What to work on >>
Reproduce every line of the listing below without any changes, leaving out the pictures.

Material provided >>
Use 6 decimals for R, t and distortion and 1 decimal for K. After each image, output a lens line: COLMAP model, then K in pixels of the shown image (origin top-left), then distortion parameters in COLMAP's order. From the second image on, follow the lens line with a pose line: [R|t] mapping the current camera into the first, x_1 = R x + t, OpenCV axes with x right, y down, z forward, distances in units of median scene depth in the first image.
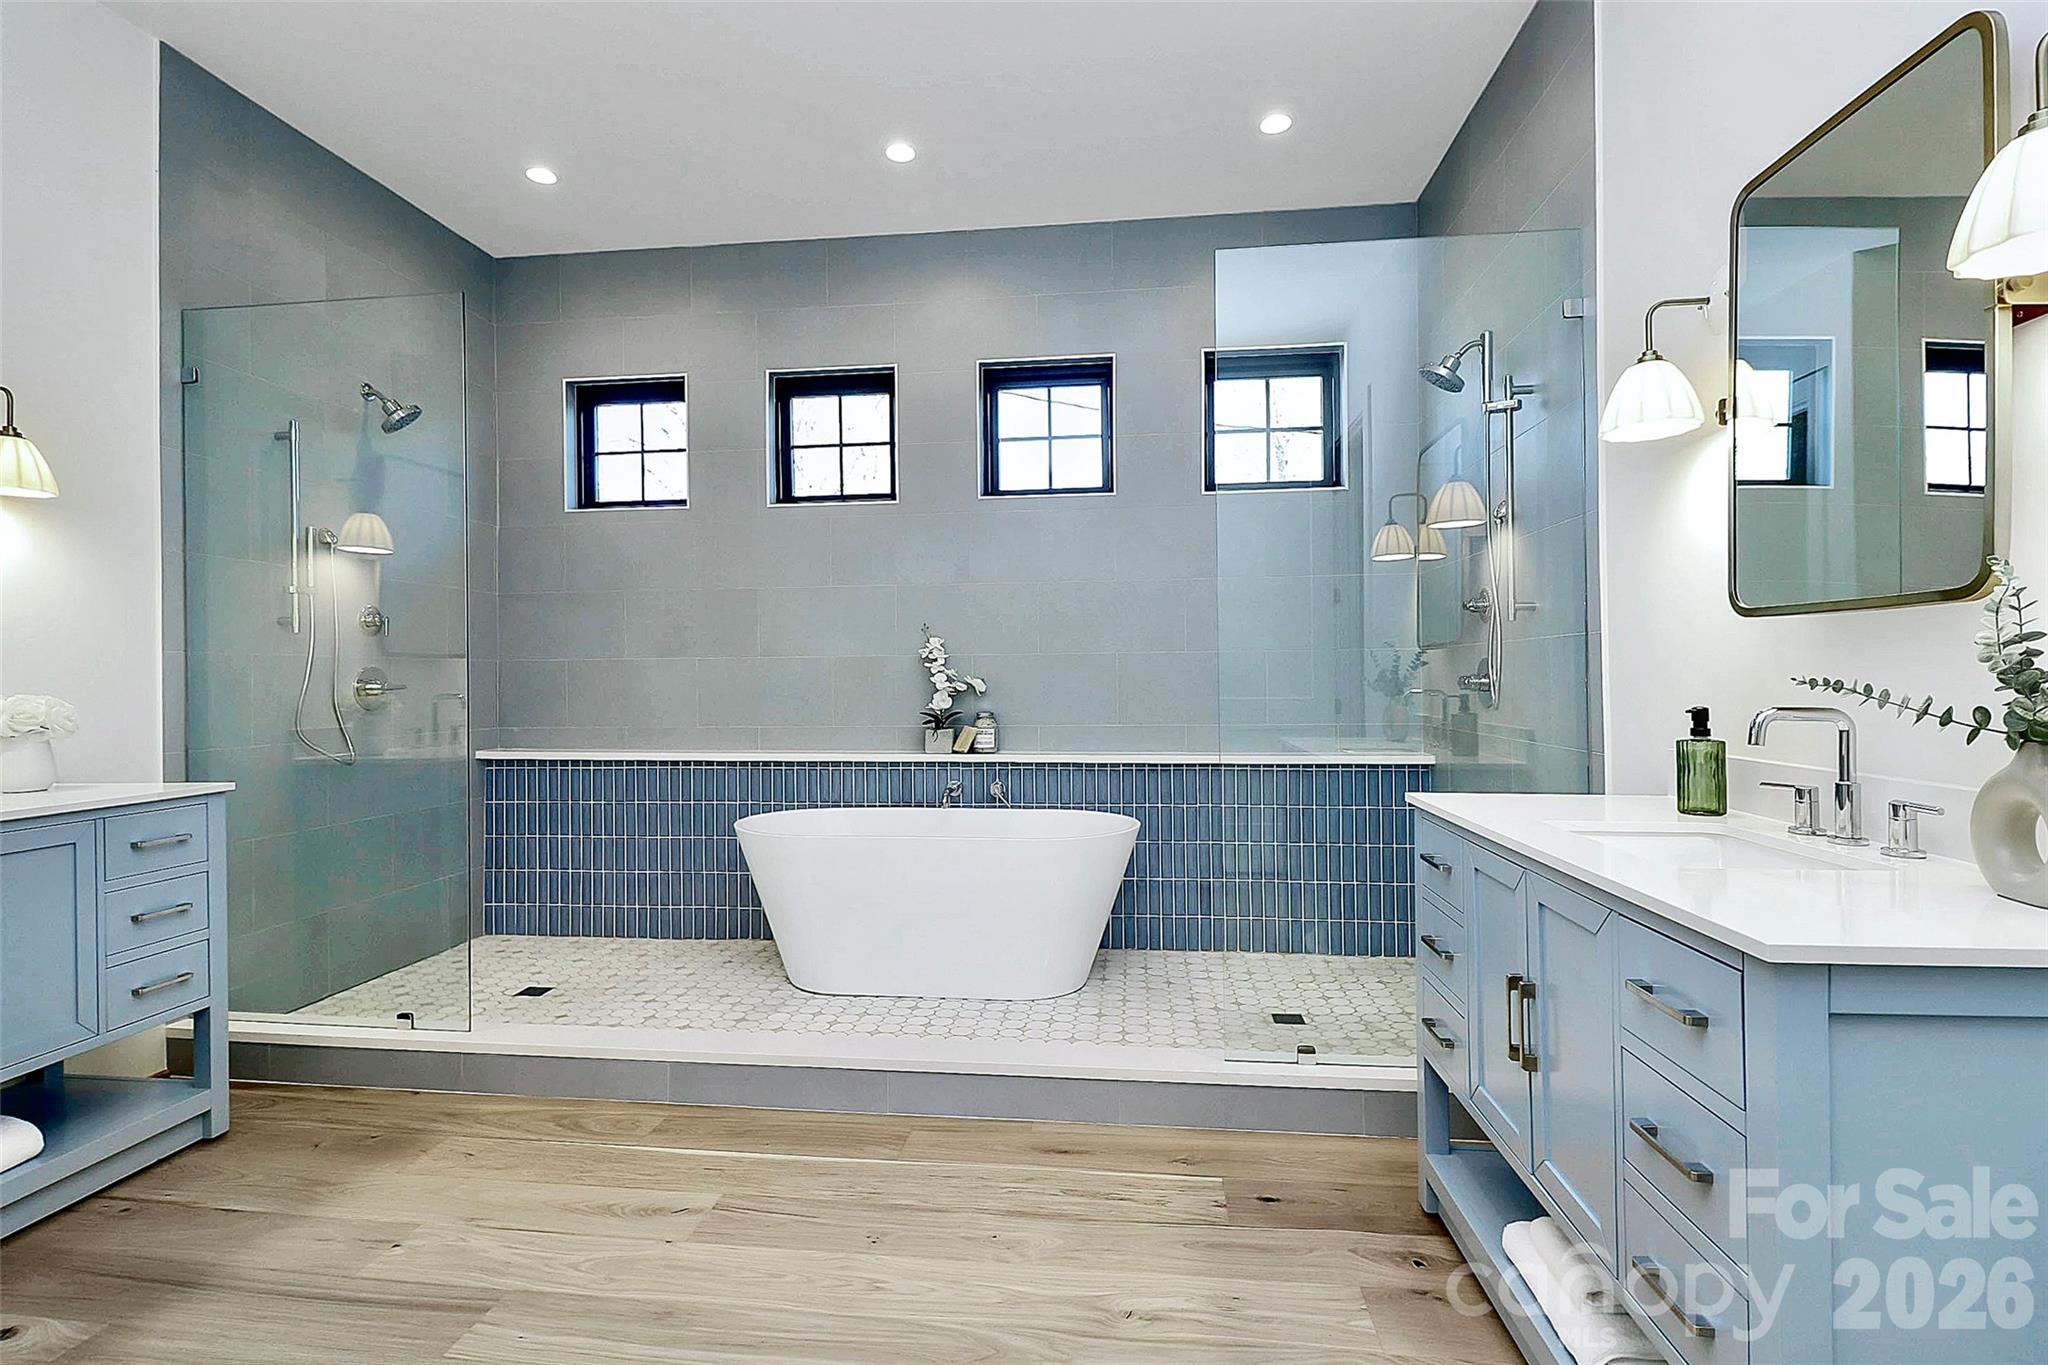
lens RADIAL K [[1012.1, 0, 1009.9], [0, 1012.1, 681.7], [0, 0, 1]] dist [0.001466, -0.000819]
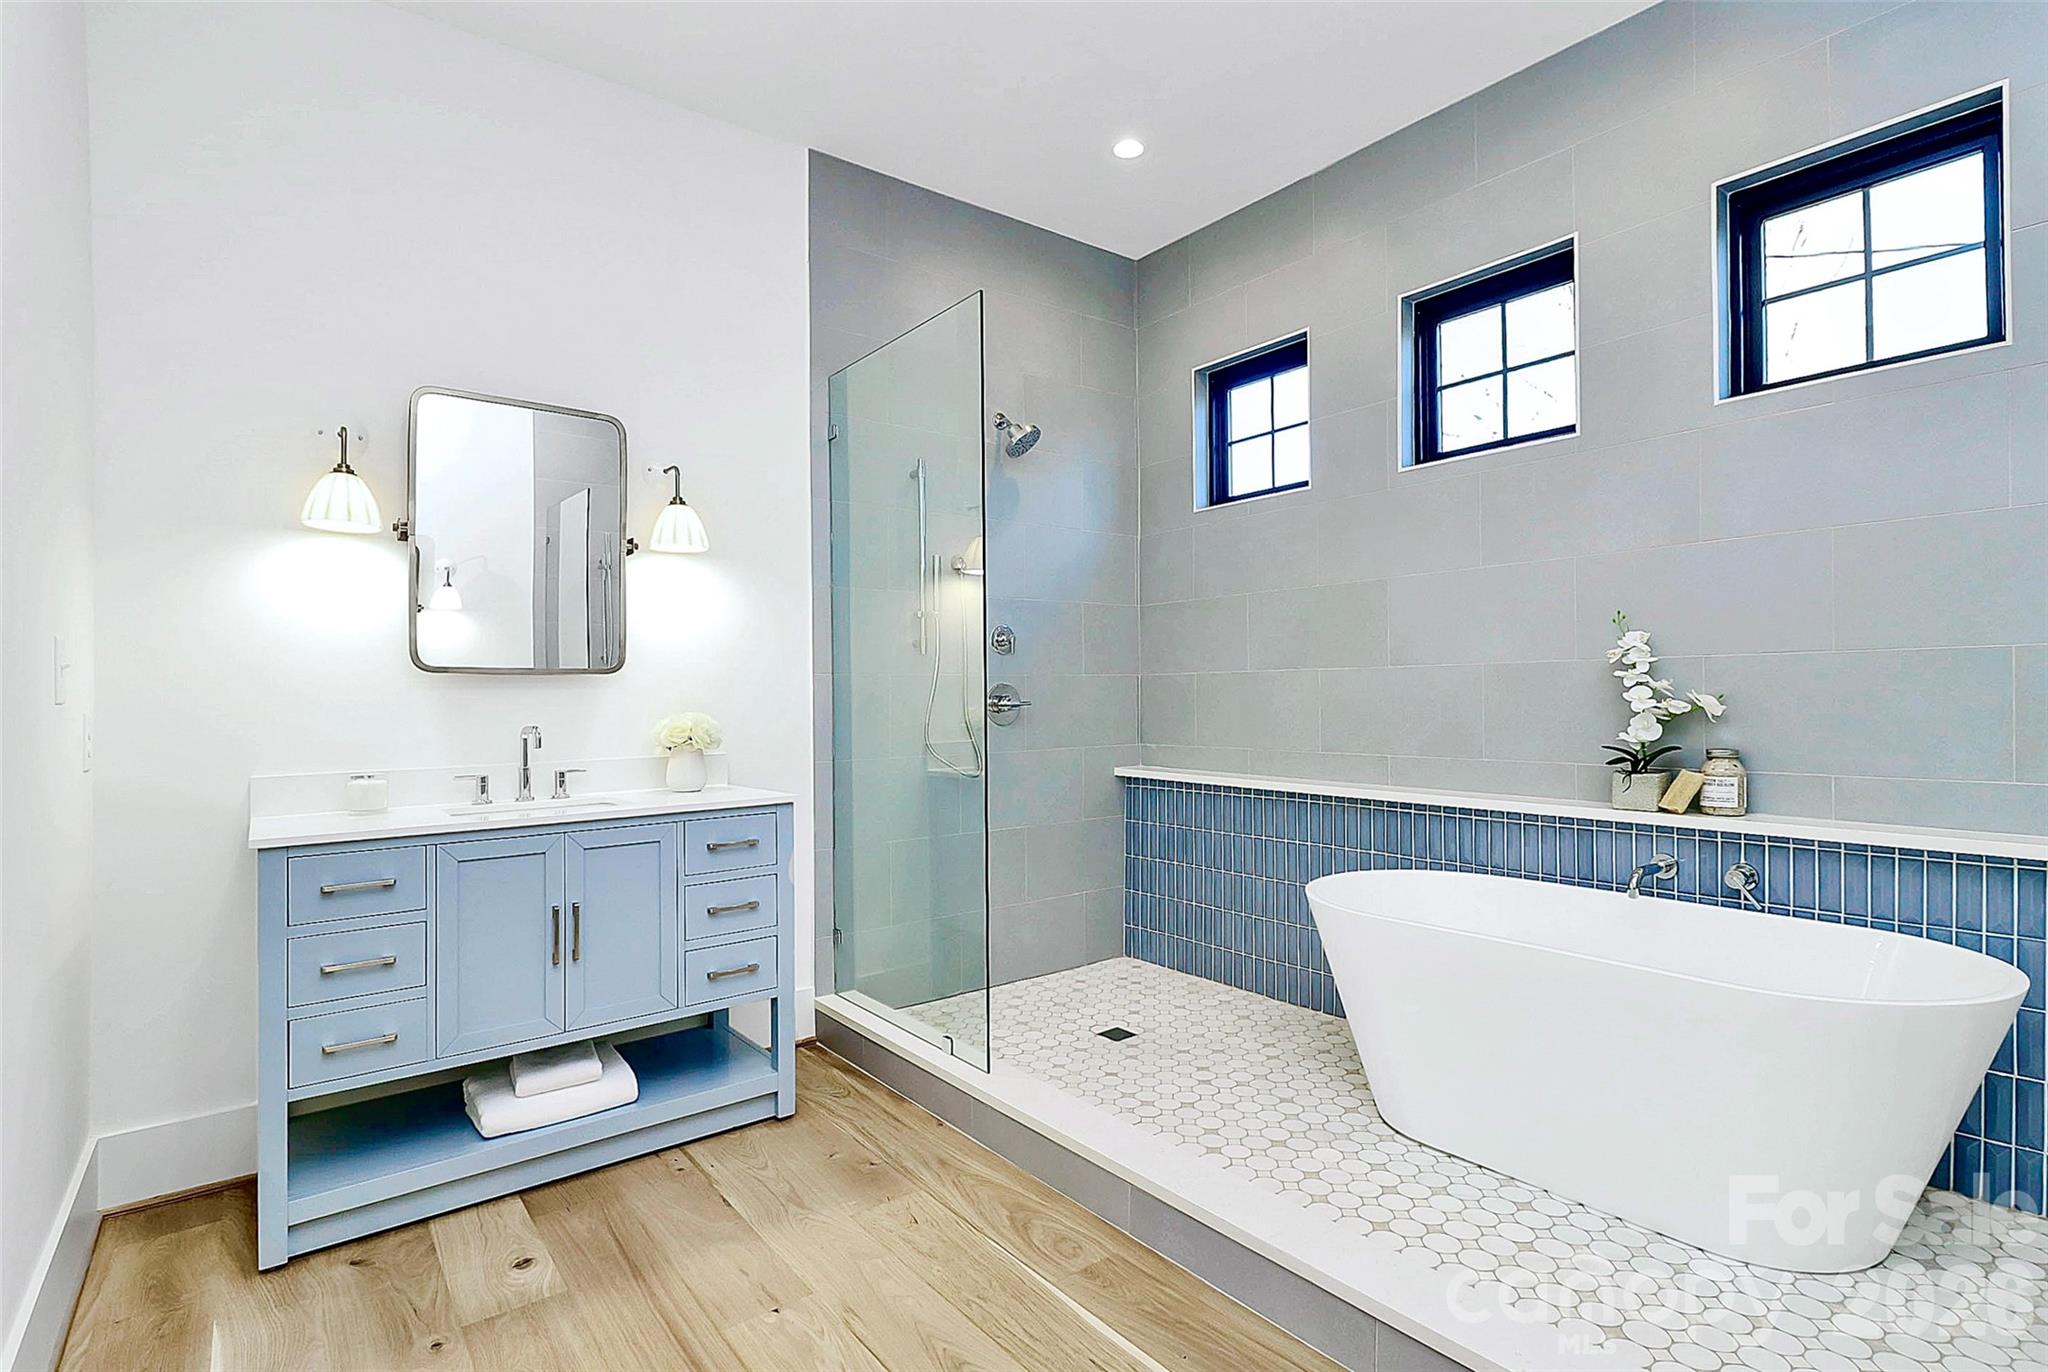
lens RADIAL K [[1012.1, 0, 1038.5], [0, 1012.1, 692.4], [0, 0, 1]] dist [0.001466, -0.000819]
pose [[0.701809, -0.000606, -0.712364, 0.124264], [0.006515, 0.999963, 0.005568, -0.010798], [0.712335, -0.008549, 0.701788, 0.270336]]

Exercise result >>
Use 6 decimals for R, t and distortion and 1 decimal for K. After each image, output a lens line: COLMAP model, then K in pixels of the shown image (origin top-left), then distortion parameters in COLMAP's order. From the second image on, follow the lens line with a pose line: [R|t] mapping the current camera into the first, x_1 = R x + t, OpenCV axes with x right, y down, z forward, distances in units of median scene depth in the first image.
lens RADIAL K [[1012.1, 0, 1009.9], [0, 1012.1, 681.7], [0, 0, 1]] dist [0.001466, -0.000819]
lens RADIAL K [[1012.1, 0, 1038.5], [0, 1012.1, 692.4], [0, 0, 1]] dist [0.001466, -0.000819]
pose [[0.701809, -0.000606, -0.712364, 0.124264], [0.006515, 0.999963, 0.005568, -0.010798], [0.712335, -0.008549, 0.701788, 0.270336]]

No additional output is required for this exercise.